Activity:
When the string "views" is part of a line in the data below, report the whole line.

Listed entries:
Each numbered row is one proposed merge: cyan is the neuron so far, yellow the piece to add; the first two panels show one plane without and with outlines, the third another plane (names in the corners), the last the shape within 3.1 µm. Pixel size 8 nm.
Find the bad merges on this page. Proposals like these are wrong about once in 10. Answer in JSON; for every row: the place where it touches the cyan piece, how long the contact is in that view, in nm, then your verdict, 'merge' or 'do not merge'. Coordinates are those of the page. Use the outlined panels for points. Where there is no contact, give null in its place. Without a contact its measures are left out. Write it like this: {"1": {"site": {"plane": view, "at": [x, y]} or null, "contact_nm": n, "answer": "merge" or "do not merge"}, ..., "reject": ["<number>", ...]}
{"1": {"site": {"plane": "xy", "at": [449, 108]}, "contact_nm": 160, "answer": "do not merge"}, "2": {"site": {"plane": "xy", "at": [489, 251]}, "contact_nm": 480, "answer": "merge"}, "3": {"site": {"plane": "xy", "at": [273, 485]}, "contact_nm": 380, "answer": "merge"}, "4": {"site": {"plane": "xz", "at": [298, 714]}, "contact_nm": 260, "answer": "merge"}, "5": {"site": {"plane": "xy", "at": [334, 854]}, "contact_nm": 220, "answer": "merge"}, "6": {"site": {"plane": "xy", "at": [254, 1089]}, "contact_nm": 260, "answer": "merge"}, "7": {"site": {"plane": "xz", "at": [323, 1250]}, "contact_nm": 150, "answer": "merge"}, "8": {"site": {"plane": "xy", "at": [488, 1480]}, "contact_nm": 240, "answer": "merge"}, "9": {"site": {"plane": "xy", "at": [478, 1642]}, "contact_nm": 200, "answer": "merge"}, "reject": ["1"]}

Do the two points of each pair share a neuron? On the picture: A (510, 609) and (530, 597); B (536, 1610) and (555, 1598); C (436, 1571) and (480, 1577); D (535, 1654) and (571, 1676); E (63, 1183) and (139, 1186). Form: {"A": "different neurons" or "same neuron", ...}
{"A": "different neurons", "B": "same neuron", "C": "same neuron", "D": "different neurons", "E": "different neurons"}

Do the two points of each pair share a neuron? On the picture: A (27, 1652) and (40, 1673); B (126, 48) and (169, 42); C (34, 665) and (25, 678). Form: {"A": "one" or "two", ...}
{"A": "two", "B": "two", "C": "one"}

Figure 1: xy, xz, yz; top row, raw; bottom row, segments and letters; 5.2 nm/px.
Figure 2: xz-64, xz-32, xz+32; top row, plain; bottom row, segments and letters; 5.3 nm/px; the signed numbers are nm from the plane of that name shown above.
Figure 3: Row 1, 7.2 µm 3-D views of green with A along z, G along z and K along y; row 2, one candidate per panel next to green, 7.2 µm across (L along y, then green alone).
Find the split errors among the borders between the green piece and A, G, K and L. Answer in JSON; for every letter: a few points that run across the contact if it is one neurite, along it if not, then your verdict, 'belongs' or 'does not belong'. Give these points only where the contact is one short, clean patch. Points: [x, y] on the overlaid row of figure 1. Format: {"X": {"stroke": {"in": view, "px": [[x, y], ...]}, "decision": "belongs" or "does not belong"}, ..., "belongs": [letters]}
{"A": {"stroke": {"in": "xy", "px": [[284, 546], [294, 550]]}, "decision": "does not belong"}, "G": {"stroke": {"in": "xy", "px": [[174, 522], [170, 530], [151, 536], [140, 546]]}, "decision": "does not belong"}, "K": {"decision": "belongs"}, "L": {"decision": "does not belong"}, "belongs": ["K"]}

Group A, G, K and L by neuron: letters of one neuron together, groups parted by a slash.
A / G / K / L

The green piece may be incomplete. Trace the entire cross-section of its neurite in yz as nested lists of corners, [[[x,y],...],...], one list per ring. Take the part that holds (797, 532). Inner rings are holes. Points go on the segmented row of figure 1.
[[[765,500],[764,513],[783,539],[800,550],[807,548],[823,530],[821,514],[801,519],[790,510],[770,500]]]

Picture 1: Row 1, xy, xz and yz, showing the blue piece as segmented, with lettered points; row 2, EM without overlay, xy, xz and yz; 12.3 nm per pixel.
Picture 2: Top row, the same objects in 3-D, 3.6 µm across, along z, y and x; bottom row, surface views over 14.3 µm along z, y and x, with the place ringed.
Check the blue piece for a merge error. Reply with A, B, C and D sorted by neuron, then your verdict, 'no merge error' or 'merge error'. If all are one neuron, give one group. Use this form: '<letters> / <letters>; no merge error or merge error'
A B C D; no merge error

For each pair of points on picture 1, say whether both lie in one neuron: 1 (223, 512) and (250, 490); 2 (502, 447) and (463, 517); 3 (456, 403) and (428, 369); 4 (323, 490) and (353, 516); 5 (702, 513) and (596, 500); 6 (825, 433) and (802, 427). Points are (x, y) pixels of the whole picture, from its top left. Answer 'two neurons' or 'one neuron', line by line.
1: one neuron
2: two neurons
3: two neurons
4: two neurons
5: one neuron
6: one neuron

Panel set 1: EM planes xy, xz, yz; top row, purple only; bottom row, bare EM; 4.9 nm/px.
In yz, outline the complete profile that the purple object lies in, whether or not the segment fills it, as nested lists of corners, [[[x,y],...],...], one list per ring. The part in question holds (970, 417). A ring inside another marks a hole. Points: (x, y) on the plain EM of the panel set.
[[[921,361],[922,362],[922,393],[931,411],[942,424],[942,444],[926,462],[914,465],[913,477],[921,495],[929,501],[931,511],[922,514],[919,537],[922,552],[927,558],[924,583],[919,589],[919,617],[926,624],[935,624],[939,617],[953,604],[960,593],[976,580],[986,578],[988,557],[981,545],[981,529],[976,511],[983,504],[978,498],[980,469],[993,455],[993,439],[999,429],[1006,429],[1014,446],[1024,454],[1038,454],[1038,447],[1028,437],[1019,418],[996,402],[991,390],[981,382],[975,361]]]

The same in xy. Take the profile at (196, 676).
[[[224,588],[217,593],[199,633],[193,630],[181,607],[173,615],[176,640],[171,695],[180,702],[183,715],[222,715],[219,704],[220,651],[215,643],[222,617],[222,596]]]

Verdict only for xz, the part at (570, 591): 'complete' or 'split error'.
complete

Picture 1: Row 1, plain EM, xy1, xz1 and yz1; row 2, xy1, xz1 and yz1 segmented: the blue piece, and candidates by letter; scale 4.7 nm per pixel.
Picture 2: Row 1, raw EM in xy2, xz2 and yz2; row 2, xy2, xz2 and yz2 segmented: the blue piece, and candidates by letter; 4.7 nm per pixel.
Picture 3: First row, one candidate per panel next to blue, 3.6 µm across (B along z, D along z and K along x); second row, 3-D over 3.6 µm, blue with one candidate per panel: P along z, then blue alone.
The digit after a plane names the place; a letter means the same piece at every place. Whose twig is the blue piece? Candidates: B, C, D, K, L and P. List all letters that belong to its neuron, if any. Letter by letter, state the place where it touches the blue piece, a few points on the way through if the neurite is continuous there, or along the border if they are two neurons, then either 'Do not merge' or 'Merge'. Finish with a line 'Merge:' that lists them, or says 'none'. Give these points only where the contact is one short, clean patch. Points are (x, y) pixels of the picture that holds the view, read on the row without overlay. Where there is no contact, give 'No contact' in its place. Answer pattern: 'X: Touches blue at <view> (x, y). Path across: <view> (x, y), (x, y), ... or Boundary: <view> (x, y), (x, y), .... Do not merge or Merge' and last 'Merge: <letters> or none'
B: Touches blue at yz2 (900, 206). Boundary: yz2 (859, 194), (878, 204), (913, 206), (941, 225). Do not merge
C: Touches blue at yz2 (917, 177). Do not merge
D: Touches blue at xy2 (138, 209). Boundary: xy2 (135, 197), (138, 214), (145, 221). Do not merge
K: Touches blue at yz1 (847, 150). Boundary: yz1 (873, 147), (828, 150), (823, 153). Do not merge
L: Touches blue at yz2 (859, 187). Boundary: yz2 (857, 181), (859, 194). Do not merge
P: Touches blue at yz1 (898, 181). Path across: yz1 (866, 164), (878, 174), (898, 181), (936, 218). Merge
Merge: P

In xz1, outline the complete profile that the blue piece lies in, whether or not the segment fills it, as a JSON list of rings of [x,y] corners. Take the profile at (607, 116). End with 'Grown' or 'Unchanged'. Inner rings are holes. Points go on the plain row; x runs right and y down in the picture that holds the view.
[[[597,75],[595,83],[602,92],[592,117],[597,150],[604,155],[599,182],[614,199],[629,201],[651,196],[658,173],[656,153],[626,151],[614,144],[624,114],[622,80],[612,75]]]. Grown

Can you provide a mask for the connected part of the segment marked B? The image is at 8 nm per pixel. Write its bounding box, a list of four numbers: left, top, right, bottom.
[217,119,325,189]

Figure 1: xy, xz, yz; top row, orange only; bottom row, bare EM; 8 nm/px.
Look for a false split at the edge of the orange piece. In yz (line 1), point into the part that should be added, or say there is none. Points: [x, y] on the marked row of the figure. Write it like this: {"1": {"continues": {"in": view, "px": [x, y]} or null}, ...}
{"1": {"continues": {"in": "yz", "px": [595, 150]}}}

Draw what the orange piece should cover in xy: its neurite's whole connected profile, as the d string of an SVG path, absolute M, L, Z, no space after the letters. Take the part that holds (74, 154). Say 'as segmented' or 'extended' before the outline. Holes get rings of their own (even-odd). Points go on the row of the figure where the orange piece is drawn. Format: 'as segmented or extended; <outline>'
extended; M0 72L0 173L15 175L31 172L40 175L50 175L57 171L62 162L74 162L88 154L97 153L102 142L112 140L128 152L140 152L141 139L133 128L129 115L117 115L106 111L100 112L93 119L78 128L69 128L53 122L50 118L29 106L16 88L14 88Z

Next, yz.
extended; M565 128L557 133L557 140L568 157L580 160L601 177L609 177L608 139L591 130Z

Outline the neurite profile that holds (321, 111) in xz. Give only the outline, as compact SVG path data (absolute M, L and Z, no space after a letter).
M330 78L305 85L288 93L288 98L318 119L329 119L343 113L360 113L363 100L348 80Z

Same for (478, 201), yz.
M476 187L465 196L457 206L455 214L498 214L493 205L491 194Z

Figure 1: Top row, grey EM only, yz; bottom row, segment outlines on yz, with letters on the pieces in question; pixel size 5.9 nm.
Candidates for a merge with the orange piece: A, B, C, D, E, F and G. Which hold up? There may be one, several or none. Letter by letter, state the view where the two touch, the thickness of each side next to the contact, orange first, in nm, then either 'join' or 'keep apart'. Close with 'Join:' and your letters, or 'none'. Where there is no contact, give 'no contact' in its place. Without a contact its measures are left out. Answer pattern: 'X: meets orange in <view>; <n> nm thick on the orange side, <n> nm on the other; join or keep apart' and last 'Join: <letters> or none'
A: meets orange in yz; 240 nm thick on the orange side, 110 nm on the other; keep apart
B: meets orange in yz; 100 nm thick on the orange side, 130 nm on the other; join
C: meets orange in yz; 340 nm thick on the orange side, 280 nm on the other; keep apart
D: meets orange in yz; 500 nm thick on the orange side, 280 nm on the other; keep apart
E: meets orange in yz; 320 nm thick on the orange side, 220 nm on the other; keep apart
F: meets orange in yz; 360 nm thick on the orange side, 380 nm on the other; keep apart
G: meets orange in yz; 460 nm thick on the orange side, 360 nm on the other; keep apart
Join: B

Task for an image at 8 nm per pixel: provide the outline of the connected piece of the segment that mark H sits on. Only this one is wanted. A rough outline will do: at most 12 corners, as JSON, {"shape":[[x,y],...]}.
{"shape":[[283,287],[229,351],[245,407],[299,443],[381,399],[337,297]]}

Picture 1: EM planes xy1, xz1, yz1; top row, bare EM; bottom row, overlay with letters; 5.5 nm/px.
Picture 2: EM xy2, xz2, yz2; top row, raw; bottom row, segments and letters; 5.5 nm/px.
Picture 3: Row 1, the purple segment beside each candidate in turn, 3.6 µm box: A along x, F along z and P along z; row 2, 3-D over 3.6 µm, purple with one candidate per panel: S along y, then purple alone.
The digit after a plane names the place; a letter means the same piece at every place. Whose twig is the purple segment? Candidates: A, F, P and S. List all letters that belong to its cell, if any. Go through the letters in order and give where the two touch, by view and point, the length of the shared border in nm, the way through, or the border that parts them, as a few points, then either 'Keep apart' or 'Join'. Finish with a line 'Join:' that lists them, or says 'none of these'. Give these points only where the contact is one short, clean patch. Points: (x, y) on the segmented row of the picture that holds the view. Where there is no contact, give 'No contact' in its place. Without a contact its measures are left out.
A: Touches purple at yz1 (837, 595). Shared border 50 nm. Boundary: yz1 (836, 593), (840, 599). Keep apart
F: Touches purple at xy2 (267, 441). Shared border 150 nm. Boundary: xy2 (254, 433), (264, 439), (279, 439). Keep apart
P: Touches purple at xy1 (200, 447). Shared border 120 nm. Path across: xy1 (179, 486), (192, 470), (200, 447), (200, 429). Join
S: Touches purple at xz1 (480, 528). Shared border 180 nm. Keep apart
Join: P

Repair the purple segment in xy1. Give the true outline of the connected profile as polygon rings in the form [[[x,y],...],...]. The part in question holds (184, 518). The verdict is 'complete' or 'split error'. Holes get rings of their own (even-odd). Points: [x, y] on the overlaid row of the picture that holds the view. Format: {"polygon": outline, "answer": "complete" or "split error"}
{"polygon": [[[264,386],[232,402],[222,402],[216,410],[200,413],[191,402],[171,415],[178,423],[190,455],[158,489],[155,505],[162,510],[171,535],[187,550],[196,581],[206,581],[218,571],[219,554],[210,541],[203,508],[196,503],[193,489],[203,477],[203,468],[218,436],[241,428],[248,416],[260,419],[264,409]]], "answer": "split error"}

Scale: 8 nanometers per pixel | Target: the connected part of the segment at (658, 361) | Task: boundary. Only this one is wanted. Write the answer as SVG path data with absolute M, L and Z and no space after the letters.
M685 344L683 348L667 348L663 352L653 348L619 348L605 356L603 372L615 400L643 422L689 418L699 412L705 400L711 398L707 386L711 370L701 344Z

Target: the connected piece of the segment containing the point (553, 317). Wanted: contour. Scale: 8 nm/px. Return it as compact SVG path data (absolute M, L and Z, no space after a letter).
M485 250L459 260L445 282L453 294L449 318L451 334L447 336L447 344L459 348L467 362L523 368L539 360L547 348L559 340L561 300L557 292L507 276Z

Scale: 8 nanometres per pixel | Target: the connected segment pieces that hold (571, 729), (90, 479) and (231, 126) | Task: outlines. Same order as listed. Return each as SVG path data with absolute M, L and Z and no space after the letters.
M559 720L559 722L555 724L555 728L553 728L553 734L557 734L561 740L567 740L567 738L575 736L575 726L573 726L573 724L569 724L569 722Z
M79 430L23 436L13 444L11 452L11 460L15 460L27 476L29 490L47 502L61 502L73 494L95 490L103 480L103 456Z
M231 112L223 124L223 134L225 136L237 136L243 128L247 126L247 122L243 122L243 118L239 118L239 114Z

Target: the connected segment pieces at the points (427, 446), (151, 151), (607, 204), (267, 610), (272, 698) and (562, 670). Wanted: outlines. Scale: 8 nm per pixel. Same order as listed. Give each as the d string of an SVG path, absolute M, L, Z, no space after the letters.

Answer section:
Figure 3: Row 1, 7.2 µm 3-D views of green with A along z, G along z and K along y; row 2, one candidate per panel next to green, 7.2 µm across (L along y, then green alone).
Picture 2: Top row, the same objects in 3-D, 3.6 µm across, along z, y and x; bottom row, surface views over 14.3 µm along z, y and x, with the place ringed.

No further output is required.